Parlons grand-mère: Mambéty never stopped repeating, as he did in his short film on the shooting of Yaaba: « Grandmother will avenge the child we have brought to its knees ». In a final homage, an ultimate metaphor, Sili buys a parasol to protect herself from the sun – a respect of her song, like of her age, a respect of her Word that the world must hear, for she will « avenge » Africa…
The children can dance, Sili has already inverted the relation: she stops begging and begins giving; she chooses chance by keeping 13 Soleils, rather than the 25 offered to her…
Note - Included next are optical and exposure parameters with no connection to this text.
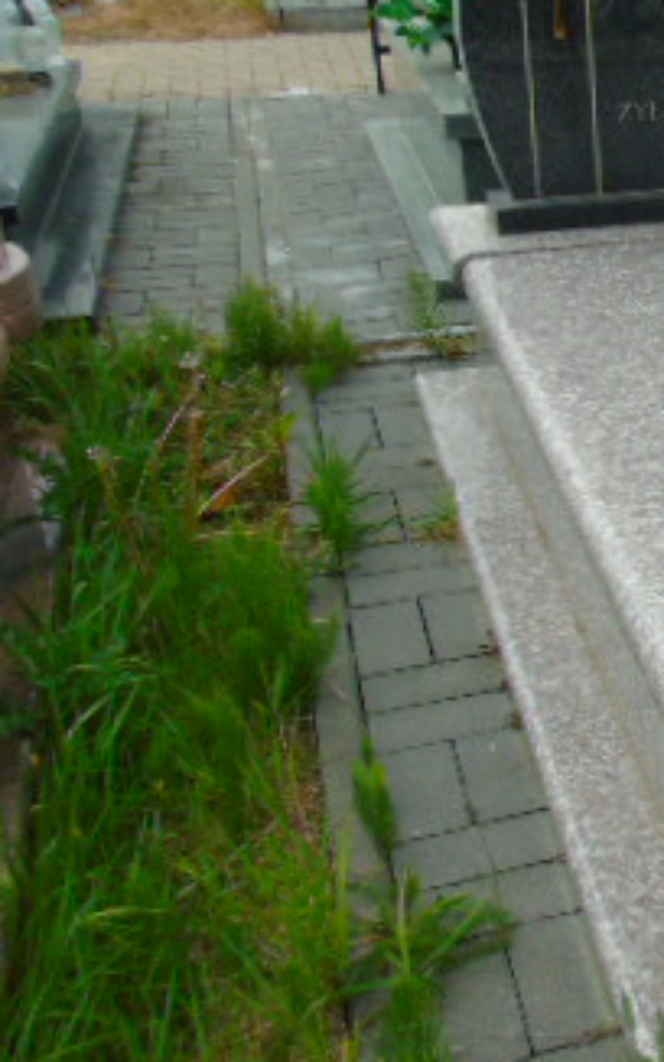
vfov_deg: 38.8
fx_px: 1504
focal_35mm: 52
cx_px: 1019
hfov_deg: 20.8
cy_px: 498
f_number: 3.4
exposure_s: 1/800
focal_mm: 4.4
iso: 80
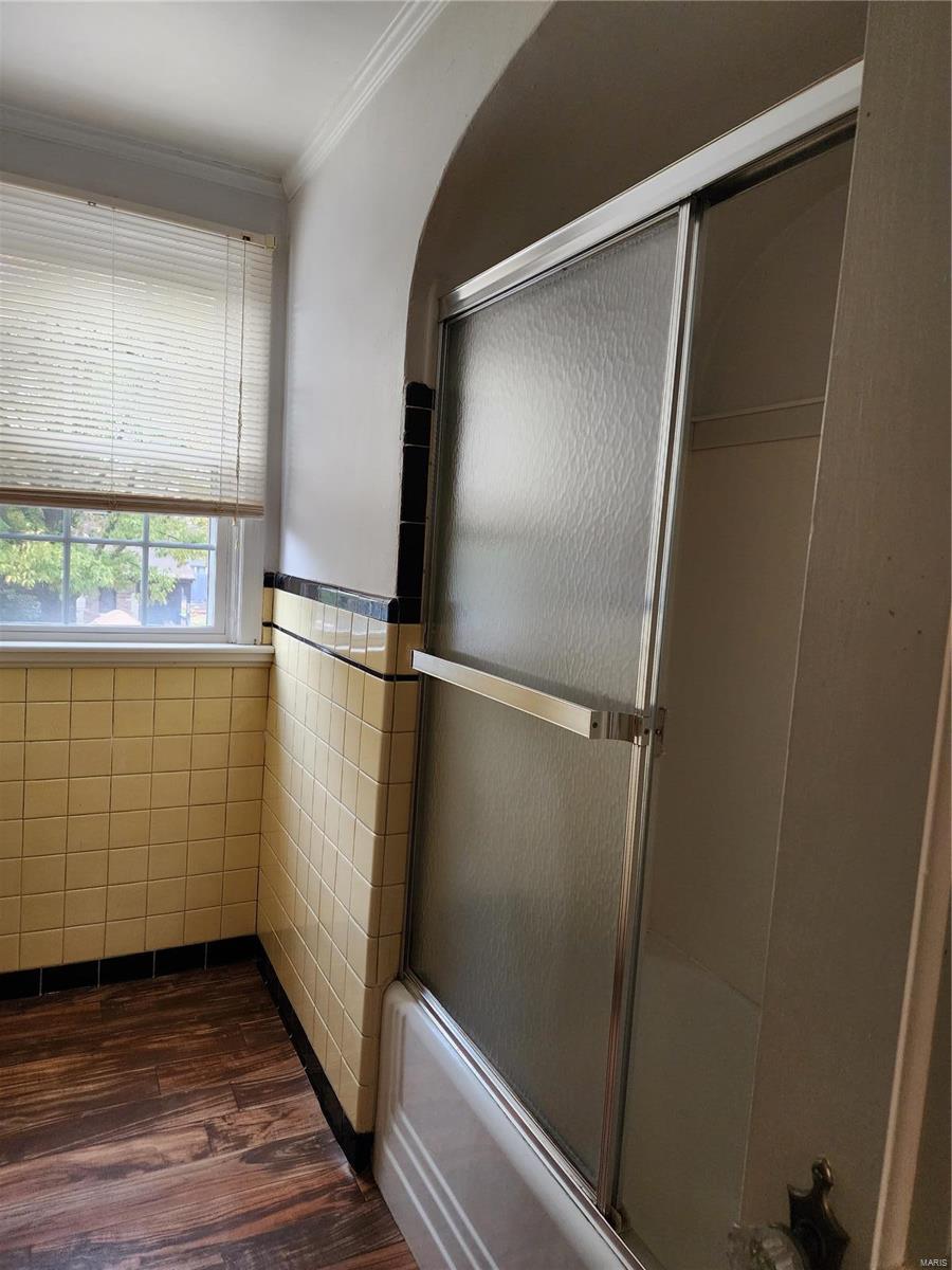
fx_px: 843
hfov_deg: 58.9
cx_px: 476
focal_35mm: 23
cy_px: 635
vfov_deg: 73.9
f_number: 1.8
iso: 320
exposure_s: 1/120
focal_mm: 6.4
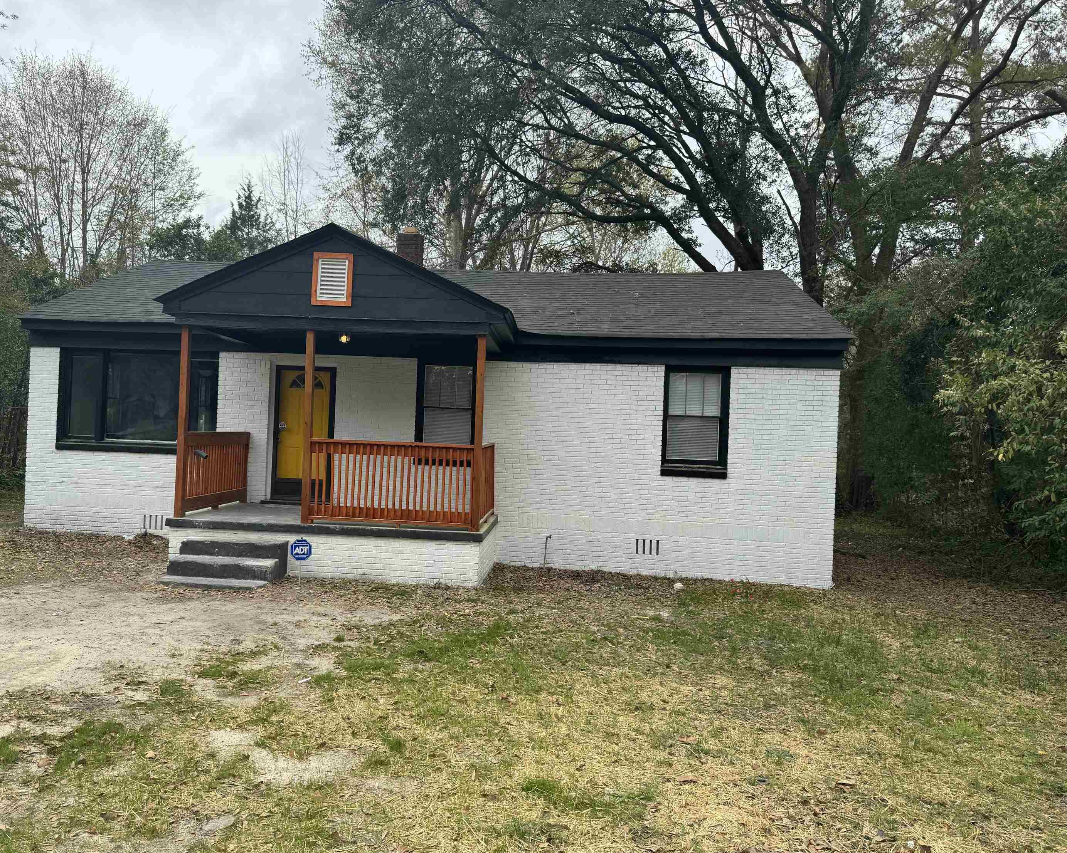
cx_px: 481
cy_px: 418
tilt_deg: +0.2
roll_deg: -2.5
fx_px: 821
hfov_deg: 65.9
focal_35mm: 26
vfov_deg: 54.9
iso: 80
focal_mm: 6.86
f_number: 1.78
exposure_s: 1/1637
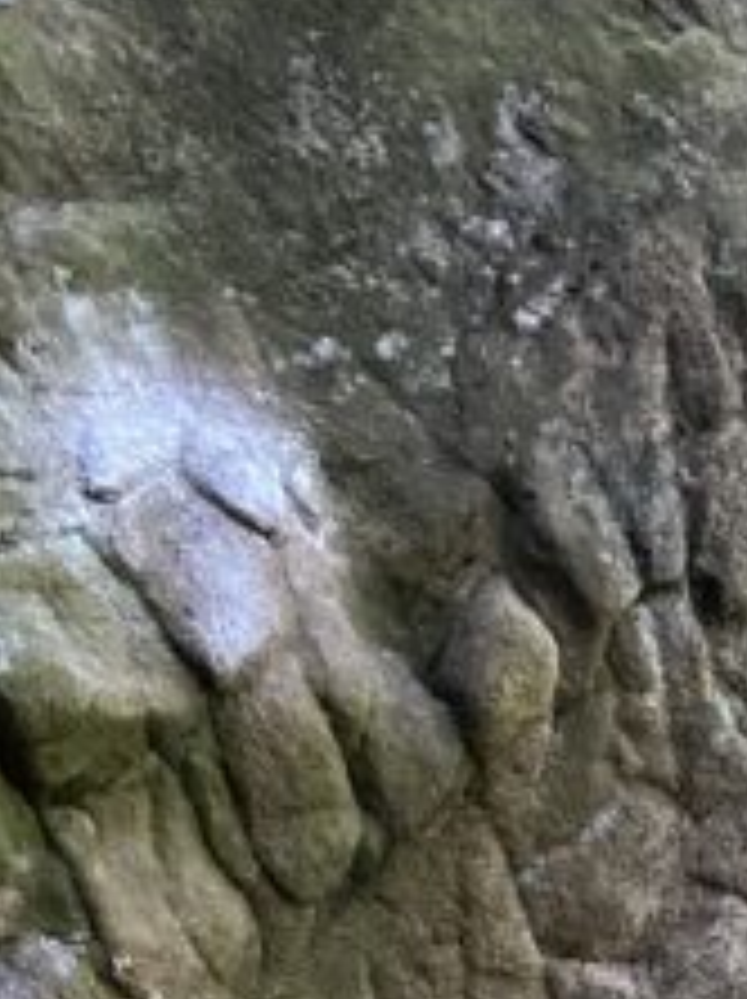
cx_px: 1575
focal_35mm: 120
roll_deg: +1.5
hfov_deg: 11.0
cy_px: 2138
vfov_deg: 13.5
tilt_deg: -4.6
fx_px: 3459
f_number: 1.8
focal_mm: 4.25
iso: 125
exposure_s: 1/95
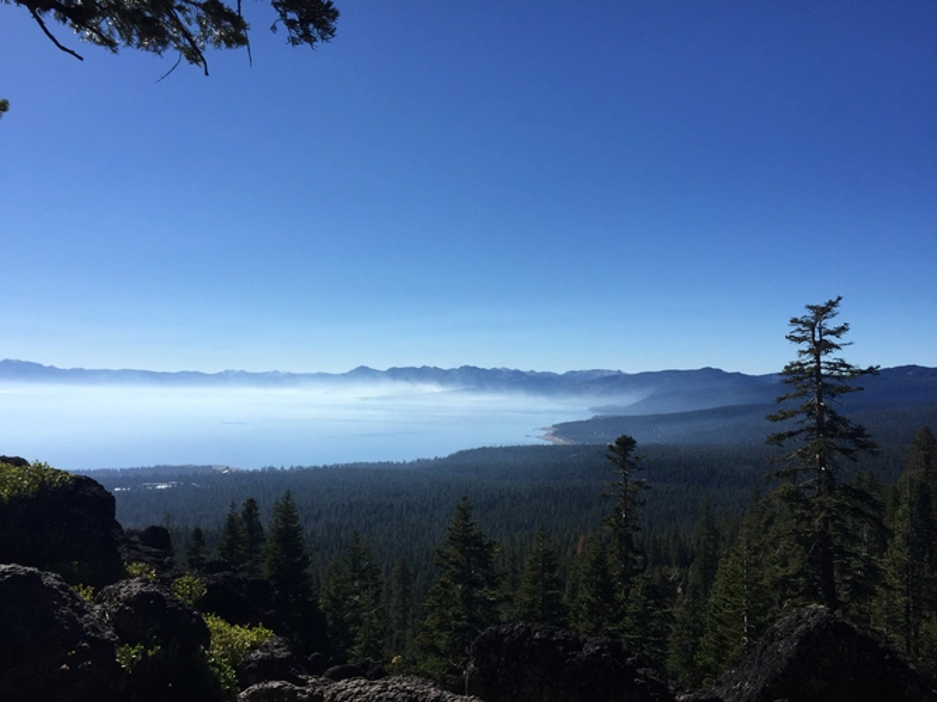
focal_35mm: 29
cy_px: 351
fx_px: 785
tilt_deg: +0.2
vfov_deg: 48.2
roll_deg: -0.3
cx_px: 468
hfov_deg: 61.7
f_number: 2.2
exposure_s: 1/3968
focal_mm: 4.15
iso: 32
« Why does I sell better than the Soleil? » The paper of the people, or the paper of the authorities: Sili has her own conception of politics: « I will carry on selling the Soleil, that way the government will be closer to the people! » But what good is politics before a tortured psyche? The princess has gone mad. Like in Le Franc, the film tends towards the sea, the life source, the movement of the origins. Wasis Diop’s jazz accompanies the ships in the port, but when it comes to looking at the world through the telescope, the ship horns and the jazz announce trouble. For, the boys have caught Sili and throw one of her crutches into the sea. She tells the tale of Leuk the hare to her saviour. The clarity of the fable. And the sellers of Sud echo their title page: « Africa has left the franc [frank]zone« . A final parody, a final joke. Mambéty, just like Sony Labou Tansi, seems to be saying: « Take me or leave me, but do not try to cultivate me« . It is in the sea that the frank man can find derision, dreams, serenity. The children step aside when her friend hoists the crutchless Sili up onto his shoulders. This is Mambéty’s legacy, a simple idea: victory is determination. He is able to conclude with a promise: « The breath of history has just been thrown into the sea: the first to breathe it will go to heaven ».
Many thanks for this final masterpiece.